In his opening statement Monday, Burnett said Nazerali’s reputation “is vital to his ability to carry on his business with the trust of existing and potential business partners and investors, and is also of fundamental importance personally, as a man with social and spiritual connections to his community.”

Soon after Nazerali first became aware of the articles in 2011, he contacted Mitchell, a man hired by Byrne to work as a writer and researcher for Deep Capture, court heard. Nazerali told Mitchell his multi-chapter stories published on Deep Capture included false information presented as facts, and tried to to persuade Mitchell to correct or remove the falsehoods from the website, court heard Monday.

Mitchell “has no formal journalistic training, and as the evidence will show, little in the way of journalistic standards, often hiding behind claims of confidential sources,” Burnett said.

After Nazerali contacted Mitchell to complain, Burnett told court Monday, Mitchell and Byrne exchanged emails about it, expressing the view: “This is going to be fun.”

Mitchell and Byrne chose not to remove or alter the allegedly defamatory material, but “instead, they chose bravado,” by taunting Nazerali and posting further stories about him, Burnett said.

After Nazerali’s initial complaints failed to get the stories off the web, he filed a lawsuit in October 2011, naming Byrne, Mitchell and Byrne’s company High Plains Investments LLC as defendants.

In court Monday, Burnett referred to a number of earlier Canadian court cases dealing with Internet defamation ,saying “courts have observed that the potential for damage from worldwide publication is enormous.”

Burnett quoted from a 2004 Canadian case, in which the court highlighted a quote saying: “The extraordinary capacity of the Internet to replicate almost endlessly any defamatory message lends credence to the notion that ‘the truth rarely catches up with a lie.’”

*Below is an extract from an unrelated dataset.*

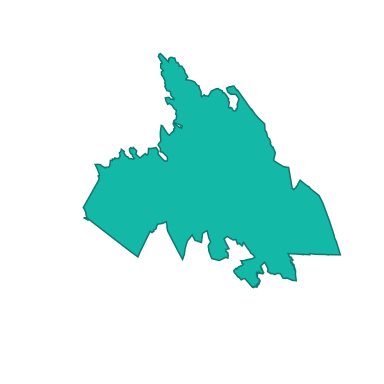 the district of Annenieku pag., Dobele, Latvia, rotated 57°
{"feature_id": "27541924B50154726334308", "entity_name": "Annenieku pag.", "entity_type": "district", "adm_level": 2, "iso_a3": "LVA", "parent_name": "Latvia", "parent_adm1": "Dobele", "projection": "equal_earth", "projection_center": [23.093, 56.636], "detail": "fine", "context": "isolated", "style": "filled", "palette": "teal", "viewbox_px": 384, "rotation_deg": 57, "n_neighbors": 0, "source": "geoboundaries", "source_scale": "gbopen_adm2", "svg_char_len": 6027}
<svg xmlns="http://www.w3.org/2000/svg" viewBox="0 0 384 384"><g transform="rotate(57 192 192)"><path d="M158.2,293.6L207.8,276.2L217.0,272.7L214.0,268.3L212.8,266.2L202.1,248.5L204.3,247.7L204.1,246.8L204.2,245.4L203.1,245.1L202.9,244.2L203.3,243.7L203.4,242.8L202.6,241.3L201.8,240.9L200.3,238.3L202.4,233.6L202.8,229.8L207.2,231.4L207.8,232.2L211.6,233.7L232.8,235.8L243.4,236.6L240.1,232.4L235.6,228.5L230.7,222.8L228.1,215.3L234.1,215.8L239.5,211.6L232.4,205.6L232.5,201.6L232.8,200.5L234.2,200.9L239.8,203.0L243.8,203.4L246.0,207.7L251.0,210.1L258.6,211.7L264.3,206.4L264.7,203.5L265.1,199.4L267.0,197.9L264.8,196.1L262.4,195.0L260.0,195.9L258.7,194.7L259.8,191.8L253.7,191.4L248.8,190.7L248.4,186.7L254.6,183.7L255.8,181.1L260.4,182.2L261.0,180.2L264.5,179.4L264.1,178.3L262.5,176.9L262.4,176.1L266.9,176.2L273.4,175.8L275.5,176.0L277.4,175.1L279.9,174.7L281.0,175.0L280.8,177.7L279.0,182.0L278.1,185.0L277.4,186.7L276.3,188.4L277.3,188.3L278.9,188.9L279.5,188.5L280.6,188.5L280.8,190.1L280.2,193.6L280.4,194.7L280.7,194.9L281.0,196.4L280.0,196.6L280.6,199.7L282.8,200.4L283.8,200.0L288.5,199.7L289.1,199.0L292.5,198.6L292.7,196.4L293.4,194.8L304.7,193.2L304.8,192.9L305.2,192.8L304.9,192.5L305.3,192.4L305.2,192.1L305.7,191.7L305.3,190.9L305.6,190.8L305.7,190.4L306.4,190.2L306.3,189.8L307.2,189.4L306.8,188.9L306.8,188.6L306.0,188.3L305.7,188.6L305.1,188.4L305.9,187.7L304.8,187.0L305.6,186.5L304.8,186.1L305.4,185.5L304.6,184.8L303.8,184.3L303.9,183.9L303.3,184.0L303.2,183.6L303.4,183.4L303.2,183.2L301.0,183.2L299.8,183.8L299.1,183.5L298.3,183.7L297.9,183.2L298.1,183.1L297.9,182.9L296.8,182.9L296.8,182.5L296.2,182.5L296.6,182.0L295.6,181.9L295.7,181.5L295.3,181.5L295.4,181.3L295.5,181.1L296.1,181.2L296.1,180.8L295.5,180.8L296.2,180.3L295.8,179.8L296.6,179.9L296.9,179.6L296.7,179.3L296.9,179.1L296.3,179.2L296.2,178.9L297.7,178.3L298.2,178.4L298.3,177.8L299.2,177.2L299.0,176.2L298.6,175.8L297.6,176.0L296.9,175.6L295.6,175.5L295.2,176.0L294.5,176.1L294.2,175.8L294.7,175.5L294.6,175.3L292.9,174.7L292.5,175.0L291.7,175.0L291.3,174.3L290.6,169.3L297.7,170.0L299.9,171.9L303.5,170.3L304.1,169.1L306.5,167.4L306.5,164.9L307.4,164.1L308.6,162.3L313.8,162.6L315.6,160.5L315.4,159.7L318.0,157.7L320.7,156.0L323.2,152.9L317.6,150.2L314.4,148.0L313.8,147.8L313.6,148.1L312.5,148.3L312.5,147.6L311.9,147.2L311.5,147.3L310.4,147.0L310.2,147.2L310.7,147.5L310.1,147.5L309.6,146.6L309.0,146.7L308.8,146.3L307.9,146.5L308.0,147.5L307.6,147.4L306.6,146.4L305.4,146.5L305.4,146.8L305.7,147.2L305.2,147.6L304.7,147.1L303.0,146.8L303.1,146.3L302.8,145.4L303.1,145.1L304.3,144.9L304.1,144.5L303.5,144.4L303.0,144.8L302.5,144.9L301.9,144.7L301.9,144.4L301.6,144.3L300.7,145.0L300.3,144.6L299.8,145.5L299.2,145.3L298.7,145.5L297.4,145.0L296.0,144.9L304.2,133.7L304.3,133.8L304.8,133.3L304.5,133.2L308.8,127.3L307.9,126.6L311.5,122.4L317.1,114.1L318.9,112.0L318.7,111.9L318.9,111.6L325.5,101.8L312.8,98.2L310.4,97.7L308.8,97.6L304.5,96.1L291.0,92.5L272.5,88.3L264.1,87.4L254.3,90.7L251.1,91.1L249.7,92.1L241.0,94.9L242.8,98.5L243.4,99.1L244.8,102.5L245.0,102.5L245.2,105.5L244.2,105.6L243.5,106.0L224.1,97.6L220.3,101.7L210.3,106.3L209.9,106.2L208.0,104.5L205.8,102.0L204.1,100.6L198.5,99.7L198.4,100.1L194.7,100.2L193.4,99.1L190.0,98.2L187.4,98.7L185.3,98.1L182.1,96.9L180.9,97.2L180.0,97.2L174.5,94.0L166.7,95.9L160.9,96.8L155.2,96.9L155.3,97.3L150.7,97.6L131.3,98.3L131.3,99.0L125.9,99.2L125.1,100.9L125.1,101.8L124.0,103.5L124.1,104.8L123.7,106.5L127.6,107.5L130.9,106.4L134.2,102.0L139.4,101.8L143.4,106.7L144.7,106.9L146.8,109.2L146.4,109.6L147.6,110.9L147.1,112.5L146.5,113.0L144.1,113.0L143.5,112.8L142.0,113.6L142.2,114.1L141.9,115.0L140.4,114.8L136.8,111.7L135.4,111.7L134.3,111.3L134.0,110.5L132.2,110.7L130.0,110.5L126.1,111.1L125.8,112.0L123.5,111.5L123.2,111.9L121.7,112.7L120.7,113.6L119.6,113.5L118.6,115.6L117.9,121.0L119.5,123.9L120.6,126.4L119.5,127.2L118.4,128.7L117.2,128.8L117.4,132.1L115.8,131.8L113.3,129.9L108.9,129.3L106.7,128.4L105.3,129.6L101.2,129.8L98.1,131.9L94.5,136.0L93.6,134.8L93.3,133.0L90.7,132.8L88.5,133.0L87.2,132.6L86.4,132.1L85.1,131.9L83.4,132.1L81.3,132.0L80.5,132.4L79.9,133.9L79.5,134.2L78.1,133.5L76.0,133.4L75.4,133.7L75.3,134.3L74.8,134.7L72.7,134.3L70.2,133.5L69.9,133.8L69.6,134.8L68.4,135.3L67.5,136.5L67.3,137.2L67.6,138.5L67.5,138.8L70.1,140.8L58.8,143.0L58.6,144.7L59.9,146.0L60.0,146.4L67.6,146.8L67.8,147.1L67.4,148.4L71.0,150.7L74.5,149.8L74.5,152.1L75.4,152.8L76.4,153.1L76.8,153.8L79.8,153.6L84.1,154.0L86.2,155.7L88.0,155.8L88.6,157.3L93.2,157.8L95.8,155.6L99.6,156.9L104.4,156.3L104.3,157.5L103.3,158.1L102.6,159.6L100.7,159.4L99.7,160.3L98.6,163.1L101.1,164.1L105.2,164.6L105.3,162.8L108.9,161.4L110.3,161.6L112.5,161.5L115.1,160.7L118.0,163.4L119.2,162.9L122.5,165.9L122.2,167.9L122.5,168.6L123.4,169.5L131.4,164.1L132.1,165.1L132.8,166.2L131.1,166.4L131.2,167.4L124.0,169.9L124.5,170.7L128.8,171.2L129.2,172.8L131.3,174.5L130.8,175.2L132.1,180.2L129.6,180.8L120.6,180.8L119.4,181.5L124.5,185.9L128.8,188.7L129.7,189.0L131.9,190.1L132.9,191.8L133.2,193.4L134.1,194.8L137.8,194.7L138.8,195.0L140.8,196.8L142.0,195.8L142.3,195.2L148.9,193.6L151.1,194.6L152.5,196.2L150.7,198.3L143.9,199.5L141.6,199.6L138.8,197.9L135.2,197.9L133.0,203.2L131.7,204.7L136.2,208.0L136.4,209.7L135.6,209.8L134.4,210.3L134.4,211.9L135.1,216.5L134.9,217.1L129.7,218.5L127.4,216.0L122.7,217.0L123.2,217.7L122.9,218.6L121.5,219.0L121.6,220.7L122.6,221.6L125.2,222.4L126.5,222.4L128.2,221.6L129.4,222.3L132.5,222.1L132.2,223.8L130.8,225.0L130.0,226.1L129.2,226.7L127.7,226.7L125.9,227.8L122.3,228.0L121.1,226.7L117.7,228.0L119.3,229.5L119.7,231.7L120.7,231.7L123.0,233.0L123.8,235.2L123.0,236.7L121.4,238.4L122.3,239.0L121.0,240.8L122.3,241.8L121.4,242.5L121.0,243.2L125.9,247.2L125.1,249.6L124.4,250.7L124.7,251.3L121.9,253.1L119.0,254.1L117.5,256.0L116.2,258.2L121.7,258.9L127.5,260.2L127.4,262.0L129.6,262.2L131.1,263.5L145.9,291.7L147.9,291.6L151.7,292.3L152.7,293.0L156.6,294.2L155.0,296.0L155.0,296.6L158.9,294.5L158.2,293.6Z" fill="#14b8a6" stroke="#0f766e" stroke-width="1.5"/></g></svg>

The court also heard Monday that before publishing stories naming Nazerali, “Neither Mitchell nor any other defendant ever contacted the plaintiff or asked him about any of it, despite extremely serious accusations such as mafia associations, terrorism, arms and drug dealing, market manipulation and criminality.”

Requests for comment sent Sunday to Byrne and Mitchell through the email addresses on DeepCapture.com received no response by Monday evening.

In a Deep Capture post dated April 2013, Mark Mitchell wrote that the defamation action is ”an important case,” and “an attempt by one man (Mr.Naz-erali) to prevent the public from reading a story that pertains to the economic well-being of all nations.“

Byrne has been both a successful businessman and an outspoken critic of what he says are crimes and coverups on Wall Street.

Byrne is also the founder and CEO of Overstock.com, Inc., an Internet retailer that has been publicly traded since 2002 and has grown in to a major online business. According to statements filed with the SEC, “Dr. Byrne has led the Company from revenues of approximately $1.8 million in 1999 to approximately $1.5 billion for the year ended December 31, 2014.”